I tries en. / en.* / en*, but none of them worked... my command is python -m youtube_dl --cookies ../www.youtube.com_cookies.txt --write-sub --write-auto-sub --sub-lang "en." -o "../videos/%(title)s.%(ext)s" --verbose --skip-download --convert-subs srt "https://www.youtube.com/watch?v=xbttvPugCoI" , and the error message is WARNING: en. subtitles not available for xbttvPugCoI

dirkf commented 1 year ago

What is suggested for yt-dlp may (will) not work with yt-dl: compare the man pages for the sttl options.

xwcq commented 1 year ago

What is suggested for yt-dlp may (will) not work with yt-dl: compare the man pages for the sttl options.

dlp works! Thanks :)

dirkf commented 1 year ago

The extractor sees all the three sttl types in the order shown by OP. The last one seen replaces the others.

If any name parameter is added to the language code (I used # because - and _ are already significant in language codes):

$ python -m youtube_dl -v --list-subs --simulate xbttvPugCoI
[debug] System config: [u'--prefer-ffmpeg']
[debug] User config: []
[debug] Custom config: []
[debug] Command-line args: [u'-v', u'--list-subs', u'--simulate', u'xbttvPugCoI']
[debug] Encodings: locale UTF-8, fs UTF-8, out UTF-8, pref UTF-8
[debug] youtube-dl version 2021.12.17
[debug] Git HEAD: 8116c315a
[debug] Python 2.7.18 (CPython i686 32bit) - Linux-4.4.0-210-generic-i686-with-Ubuntu-16.04-xenial - OpenSSL 1.1.1t  7 Feb 2023 - glibc 2.15
[debug] exe versions: avconv 4.3, avprobe 4.3, ffmpeg 4.3, ffprobe 4.3
[debug] Proxy map: {}
[youtube] xbttvPugCoI: Downloading webpage
[debug] [youtube] Decrypted nsig Y_jkF2DKaJK8jiwgGx => HI3NgB2b-l8wnw
[debug] [youtube] Decrypted nsig 2CdHdQAydqdUKIOdv9 => mE42h7RY4Mx_Ug
Available subtitles for xbttvPugCoI:
Language  formats
en#DTVCC1 vtt, ttml, srv3, srv2, srv1, json3
en#CC1    vtt, ttml, srv3, srv2, srv1, json3
en        vtt, ttml, srv3, srv2, srv1, json3
$

Now the en version is fetched by default.

EXERCISE SET →
a. In the forum thread, which character was used to add a name parameter to the language code?
b. Reproduce the stretch of the forum thread from "I tries en." through "works! Thanks :)", switching "man pages" to "help pages".

Rendered images with source text
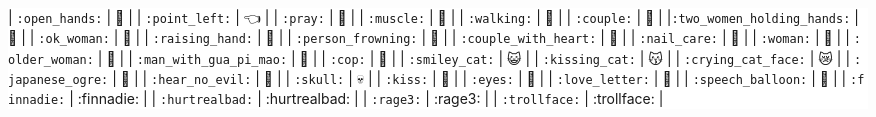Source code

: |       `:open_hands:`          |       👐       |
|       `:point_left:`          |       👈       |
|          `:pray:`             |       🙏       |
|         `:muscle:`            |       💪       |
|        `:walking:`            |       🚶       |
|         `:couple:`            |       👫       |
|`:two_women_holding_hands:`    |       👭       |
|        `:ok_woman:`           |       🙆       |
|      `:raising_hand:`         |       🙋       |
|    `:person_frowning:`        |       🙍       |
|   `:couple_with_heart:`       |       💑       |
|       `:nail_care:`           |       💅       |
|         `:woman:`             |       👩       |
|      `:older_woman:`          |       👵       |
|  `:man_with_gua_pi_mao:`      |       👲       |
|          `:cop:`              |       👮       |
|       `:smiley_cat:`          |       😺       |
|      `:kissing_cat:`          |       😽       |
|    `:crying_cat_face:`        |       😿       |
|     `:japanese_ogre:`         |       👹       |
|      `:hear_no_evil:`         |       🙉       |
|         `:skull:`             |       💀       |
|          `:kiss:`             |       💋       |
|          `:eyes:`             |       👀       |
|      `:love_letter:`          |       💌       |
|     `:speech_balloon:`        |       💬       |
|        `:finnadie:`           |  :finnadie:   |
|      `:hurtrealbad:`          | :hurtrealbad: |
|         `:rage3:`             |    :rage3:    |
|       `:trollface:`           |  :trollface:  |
...
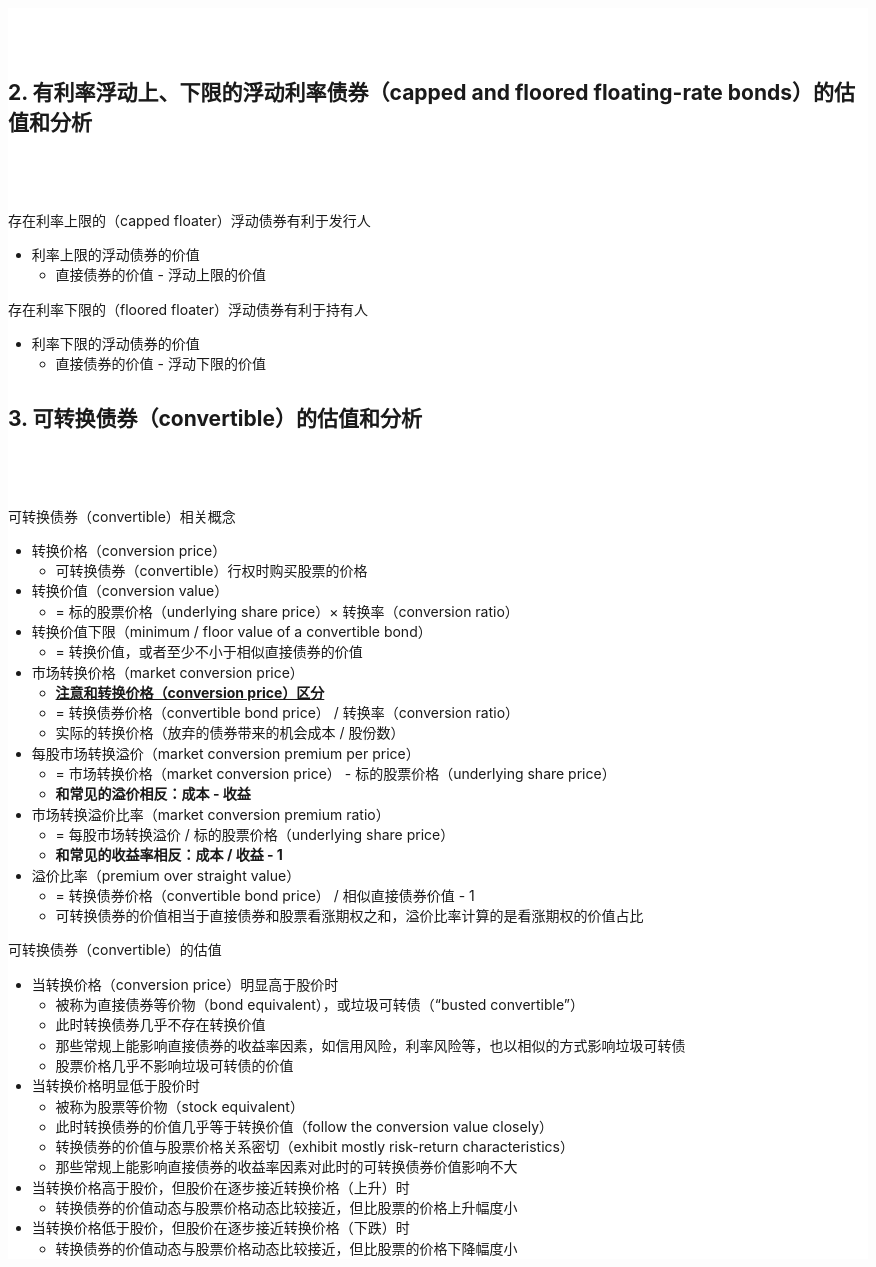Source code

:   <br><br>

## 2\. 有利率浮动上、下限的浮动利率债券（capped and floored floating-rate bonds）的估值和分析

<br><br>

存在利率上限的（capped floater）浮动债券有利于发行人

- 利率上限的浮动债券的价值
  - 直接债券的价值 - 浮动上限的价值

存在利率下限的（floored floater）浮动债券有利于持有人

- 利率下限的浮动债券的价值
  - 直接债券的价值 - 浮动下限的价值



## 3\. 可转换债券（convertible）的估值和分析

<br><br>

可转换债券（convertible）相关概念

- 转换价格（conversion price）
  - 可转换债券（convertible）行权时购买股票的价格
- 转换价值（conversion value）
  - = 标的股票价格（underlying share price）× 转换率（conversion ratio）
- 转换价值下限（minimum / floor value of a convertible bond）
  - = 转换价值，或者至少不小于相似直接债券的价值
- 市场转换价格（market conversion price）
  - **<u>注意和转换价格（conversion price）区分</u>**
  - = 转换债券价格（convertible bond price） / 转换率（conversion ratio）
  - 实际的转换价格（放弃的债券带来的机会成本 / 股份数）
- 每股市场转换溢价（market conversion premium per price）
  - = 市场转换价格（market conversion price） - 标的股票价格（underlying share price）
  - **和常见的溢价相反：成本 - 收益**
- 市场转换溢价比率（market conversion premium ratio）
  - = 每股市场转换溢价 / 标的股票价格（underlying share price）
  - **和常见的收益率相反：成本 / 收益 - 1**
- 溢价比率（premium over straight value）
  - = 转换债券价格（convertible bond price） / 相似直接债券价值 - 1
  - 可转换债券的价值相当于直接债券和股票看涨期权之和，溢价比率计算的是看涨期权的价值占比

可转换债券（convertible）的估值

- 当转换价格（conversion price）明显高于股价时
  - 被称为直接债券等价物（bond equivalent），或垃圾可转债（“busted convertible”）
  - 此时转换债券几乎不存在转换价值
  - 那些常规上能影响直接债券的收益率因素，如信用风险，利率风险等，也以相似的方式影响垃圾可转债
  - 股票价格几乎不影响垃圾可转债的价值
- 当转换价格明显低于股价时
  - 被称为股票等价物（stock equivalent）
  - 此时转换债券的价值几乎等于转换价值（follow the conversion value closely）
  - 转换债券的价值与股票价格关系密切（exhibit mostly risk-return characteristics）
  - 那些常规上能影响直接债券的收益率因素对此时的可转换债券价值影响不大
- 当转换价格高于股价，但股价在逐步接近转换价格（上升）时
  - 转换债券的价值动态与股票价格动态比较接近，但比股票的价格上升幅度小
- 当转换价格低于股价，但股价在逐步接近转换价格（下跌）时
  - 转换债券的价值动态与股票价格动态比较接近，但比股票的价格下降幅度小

ANSWERS BY ITEM →
a. The # character.

b.
I tries en. / en.* / en*, but none of them worked... my command is python -m youtube_dl --cookies ../www.youtube.com_cookies.txt --write-sub --write-auto-sub --sub-lang "en." -o "../videos/%(title)s.%(ext)s" --verbose --skip-download --convert-subs srt "https://www.youtube.com/watch?v=xbttvPugCoI" , and the error message is WARNING: en. subtitles not available for xbttvPugCoI

dirkf commented 1 year ago

What is suggested for yt-dlp may (will) not work with yt-dl: compare the help pages for the sttl options.

xwcq commented 1 year ago

What is suggested for yt-dlp may (will) not work with yt-dl: compare the help pages for the sttl options.

dlp works! Thanks :)